Coffee came, and the maid served them.
“Why have you come to see me?” Greta asked.
“There’s something I want to ask you about,” Raoul said. “The last time I saw Charles — when he was in the hospital — we had a brief conversation that puzzled me.”
“About what?”
“He said that he had pressed into the wood of some pictures he had restored a little check mark. He said...”
Greta began to laugh.
Stone and Raoul exchanged a glance and waited for her to stop, but she continued to laugh.
Finally, she got control of herself. “That,” she said, dabbing at her eyes with a tissue, “was Charles’s little joke on the art world.”
“Joke?”
“When he restored a picture, he had this little dye, and he tapped on it, leaving the mark on the frame. It amused him to tell me about it.”
“Why did it amuse him?”
“I told you, it was his little joke.

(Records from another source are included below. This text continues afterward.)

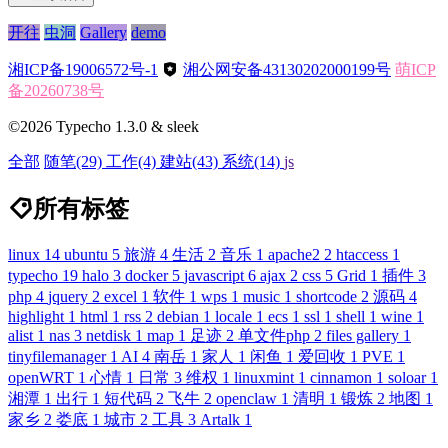
开往
虫洞
Gallery
demo
湘ICP备19006572号-1
湘公网安备43130202000199号
萌ICP
备20260738号
©2026 Typecho 1.3.0 & sleek
全部
随笔
(29)
工作
(4)
建站
(43)
系统
(14)
js
所有标签
linux
14
ubuntu
5
旅游
4
生活
2
音乐
1
apache2
2
htaccess
1
typecho
19
halo
3
docker
5
javascript
6
ajax
2
css
5
Grid
1
插件
3
php
4
jquery
2
excel
1
软件
1
wps
1
music
1
shortcode
2
源码
4
highlight
1
html
1
rss
2
debian
1
locale
1
ecs
1
ssl
1
shell
1
wine
1
alist
1
nas
3
netdisk
1
map
1
足迹
2
单文件php
2
files gallery
1
tinyfilemanager
1
AI
4
南岳
1
家人
1
闲鱼
1
爱回收
1
PVE
1
openWRT
1
心情
1
日常
3
维权
1
linuxmint
1
cinnamon
1
soloar
1
湘潭
1
出行
1
短代码
2
飞牛
2
openclaw
1
清明
1
锻炼
2
地图
1
家乡
2
娄底
1
城市
2
工具
3
Artalk
1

He didn’t tell me why it was funny.”
“I think I’m beginning to see,” Raoul said.
“Then please explain it to me,” she said.
“I think Charles wanted to make some waves in the art world after his death,” Raoul said. “He told me he placed the check marks on forgeries he had made when he accepted pictures for restoration.”

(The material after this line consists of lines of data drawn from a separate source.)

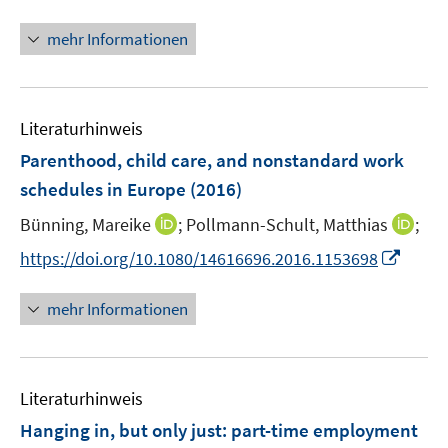
n
n
f
f
ö
e
n
f
f
mehr Informationen
f
u
e
n
n
f
e
u
e
e
n
m
e
n
n
e
F
Literaturhinweis
m
n
e
F
Parenthood, child care, and nonstandard work
n
e
schedules in Europe
(2016)
s
n
t
I
I
Bünning, Mareike
;
Pollmann-Schult, Matthias
;
s
e
n
n
t
I
https://doi.org/10.1080/14616696.2016.1153698
r
n
n
e
n
ö
e
e
r
n
mehr Informationen
f
u
u
ö
e
f
e
e
f
u
n
m
m
f
e
e
F
F
n
Literaturhinweis
m
n
e
e
e
F
Hanging in, but only just
:
part-time employment
n
n
n
e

“Oh, that’s ridiculous,” Greta said. “After Charles got out of prison, he never did another forgery. I watched him work all the time. I would be working on a sculpture while he was cleaning and restoring the pictures that came to him. He never once copied one of them.”
“Well, his little joke worked, at least once. Stone, here, is the executor of Eduardo Bianchi’s estate, and the appraisers found twenty-four paintings with the check marks and, having heard the story, thought they were forgeries. It appears they are not.”

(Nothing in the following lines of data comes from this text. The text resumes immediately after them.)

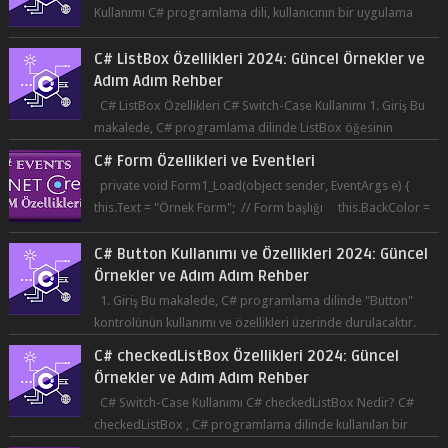
Adım Adım Rehber
C# ListBox Özellikleri C# Switch-Case Kullanımı 1. Giriş Bu
makalede, C# programlama dilinde ListBox öğesinin
özelliklerine ve kullanımına...
C# Form Özellikleri ve Eventleri
private void Form1_Load(object sender, EventArgs e) {
this.Text = "Örnek Form"; // Form başlığı this.BackColor =
Co...
C# Button Kullanımı ve Özellikleri 2024: Güncel
Örnekler ve Adım Adım Rehber
1. Giriş Bu makalede, C# programlama dilinde "Button"
kontrolünün kullanımı ve özellikleri üzerinde durulacaktır.
Button, bir ku...
C# checkedListBox Özellikleri 2024: Güncel
Örnekler ve Adım Adım Rehber
C# Switch-Case Kullanımı C# checkedListBox Nedir? C#
checkedListBox , C# programlama dilinde kullanılan bir
bileşendir. checkedListBox, ku...
C# .NET Core'da Button Özellikleri ve Eventleri -
Birinci Elden İnceleme ve Kullanım Rehberi
C# programlama dili ile buton oluşturmak oldukça basittir.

She began to laugh again. “I can hear him laughing with me,” she said. “He would have loved to see their faces when they examined the paintings. They must have thought Charles was an even better forger than he had once been!”
In the cab on the way back uptown, Raoul said, “I think I’ll have a word with an art critic at the Times I’m friendly with. I believe he will find Charles’s little joke to be newsworthy, if not amusing.”
“I don’t think the appraisers will find it amusing,” Stone said, “but I will take great pleasure in telling them about the joke.”